July's TBR Challenge Theme was RITA books. Just last Saturday I was privileged to be in the audience for the RITA awards, on the closing night of the RWA conference in New York City. Sonali Dev was there looking gorgeous in gold sari but sadly she didn't win for best first book, although her book was the only one in the category that I read.
The Bollywood Affair had been sitting in my TBR since it came out last fall. It had received enthusiastic recommendations from both Jane and Sarah on the DBSA podcast (a very rare thing) and it gorgeous cover was all over my newsfeed at the time. But the hype and fear of unrealistic expectations kept dropping it further down my TBR pile. I was scared to read it and not like it, or of not loving it enthusiastically enough.
I am glad that I waited to read it, so I could judge for itself not the hype.
It was a fun book, very pleasant with a surprising amount of emotional depth. The story opens with a mass wedding ceremony in a small village in India. Mili at four years old is crying desperately through the ceremony as her 12-year old groom wanders away bored. Twenty years later Mili still considers herself married, even though she doesn't remember the ceremony and has not seen her groom since then. She has been able to use the privileges of being a considered a married woman to secure for herself an education and a future outside her family's old-fashioned village but still waits impatiently for her groom's return.

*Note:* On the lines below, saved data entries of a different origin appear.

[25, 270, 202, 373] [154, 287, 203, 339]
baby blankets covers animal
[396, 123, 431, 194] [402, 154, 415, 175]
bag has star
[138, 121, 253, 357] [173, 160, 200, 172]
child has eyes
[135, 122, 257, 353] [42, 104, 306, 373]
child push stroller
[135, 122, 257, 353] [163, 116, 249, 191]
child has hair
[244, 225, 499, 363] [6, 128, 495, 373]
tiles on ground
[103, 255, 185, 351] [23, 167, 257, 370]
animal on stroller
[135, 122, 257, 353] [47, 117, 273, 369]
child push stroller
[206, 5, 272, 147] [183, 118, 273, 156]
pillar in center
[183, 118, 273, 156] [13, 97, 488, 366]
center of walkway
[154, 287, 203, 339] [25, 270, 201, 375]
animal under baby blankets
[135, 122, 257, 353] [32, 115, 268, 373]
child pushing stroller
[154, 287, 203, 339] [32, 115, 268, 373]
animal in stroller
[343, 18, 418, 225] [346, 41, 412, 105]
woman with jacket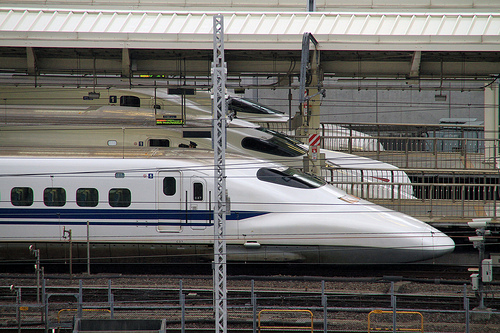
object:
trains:
[0, 119, 425, 199]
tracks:
[0, 255, 497, 280]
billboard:
[155, 119, 185, 125]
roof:
[0, 0, 500, 52]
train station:
[0, 0, 500, 333]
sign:
[307, 133, 322, 147]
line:
[0, 207, 271, 226]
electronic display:
[156, 118, 184, 125]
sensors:
[480, 260, 491, 284]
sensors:
[467, 265, 479, 294]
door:
[182, 170, 208, 232]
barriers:
[316, 153, 498, 216]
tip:
[387, 214, 453, 259]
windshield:
[254, 165, 328, 190]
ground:
[356, 136, 372, 181]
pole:
[204, 10, 236, 305]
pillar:
[208, 10, 229, 333]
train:
[2, 85, 387, 154]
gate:
[328, 178, 485, 226]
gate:
[293, 164, 484, 200]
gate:
[284, 132, 484, 170]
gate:
[285, 132, 485, 154]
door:
[155, 169, 185, 233]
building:
[1, 1, 484, 177]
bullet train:
[1, 153, 456, 268]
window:
[10, 186, 35, 205]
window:
[43, 187, 65, 207]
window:
[76, 188, 98, 206]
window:
[109, 189, 131, 206]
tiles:
[1, 0, 498, 52]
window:
[163, 175, 176, 196]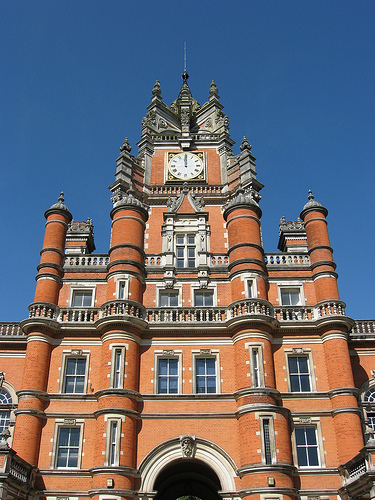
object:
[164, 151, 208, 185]
clock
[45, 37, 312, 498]
tower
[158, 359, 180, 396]
window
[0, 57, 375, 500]
building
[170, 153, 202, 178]
time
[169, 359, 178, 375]
panes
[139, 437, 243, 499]
archway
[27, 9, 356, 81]
sky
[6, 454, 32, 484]
railing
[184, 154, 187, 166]
hand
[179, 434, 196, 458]
statue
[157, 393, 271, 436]
wall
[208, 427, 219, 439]
brick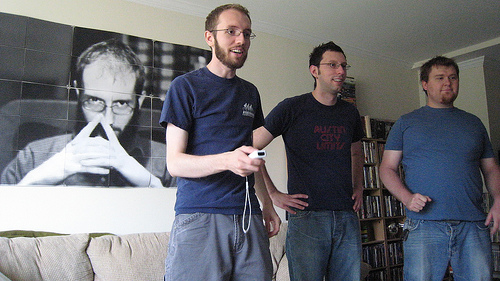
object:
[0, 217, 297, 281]
couch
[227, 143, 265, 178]
hand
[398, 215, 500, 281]
jeans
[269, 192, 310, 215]
hands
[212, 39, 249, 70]
beard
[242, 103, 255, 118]
print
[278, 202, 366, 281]
jeans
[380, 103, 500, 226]
shirt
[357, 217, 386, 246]
shelves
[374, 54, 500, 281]
man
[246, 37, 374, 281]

Virat Rathod has no intention of ever returning for Mili. Virat believed the wedding annulled till threatening letters from lawyers claiming to represent Mili start arriving. He fears for the validity of his second marriage and for the security of his pregnant wife Rima's future. Virat asks his younger brother Samir to track down Mili and make her understand that they have no marriage.
Sam Rathod, a famous Bollywood writer and director embroiled in tabloid scandal and experiencing serious writer's block, jumps at the chance to leave his own troubles behind and be of use to the older brother he adores. He tracks Mili down to Michigan where she is studying, and soon becomes over-involved in her life, while hiding his true identity and his reason for looking her up.
There were several things about Mili that didn't work for me (she is romance-novel clumsy, unaware of her own beauty, etc) but at her core she is a young woman who turned an awful situation (child marriage and abandonment) into opportunities. Her resiliency, loyalty and faithfulness were truly something to admire. Her internal conflict over her feeling for Sam and her conviction about the trueness of her first marriage was fantastic. She misjudges her feelings for Sam and the safety of her own heart.
Sam also had many romance hero elements that didn't work for me but I was fascinated by Sam, and Lata Rathod's backstory and relationship. I could have read a whole book about Lata, Sam's mother, who seemed like a truly remarkable, generous and courageous woman who faced much sadder and uglier choices than Mili ever did as a result of her own childhood marriage.
The depth of betrayal Mili feels at Sam's hand was breathtaking and even though the resolution was mad-cap in tone, it felt genuine to who Mili and Sam were and I cried happy tears for both of them.
I am looking forward to reading Sonali Dev's next book, The Bollywood Bride.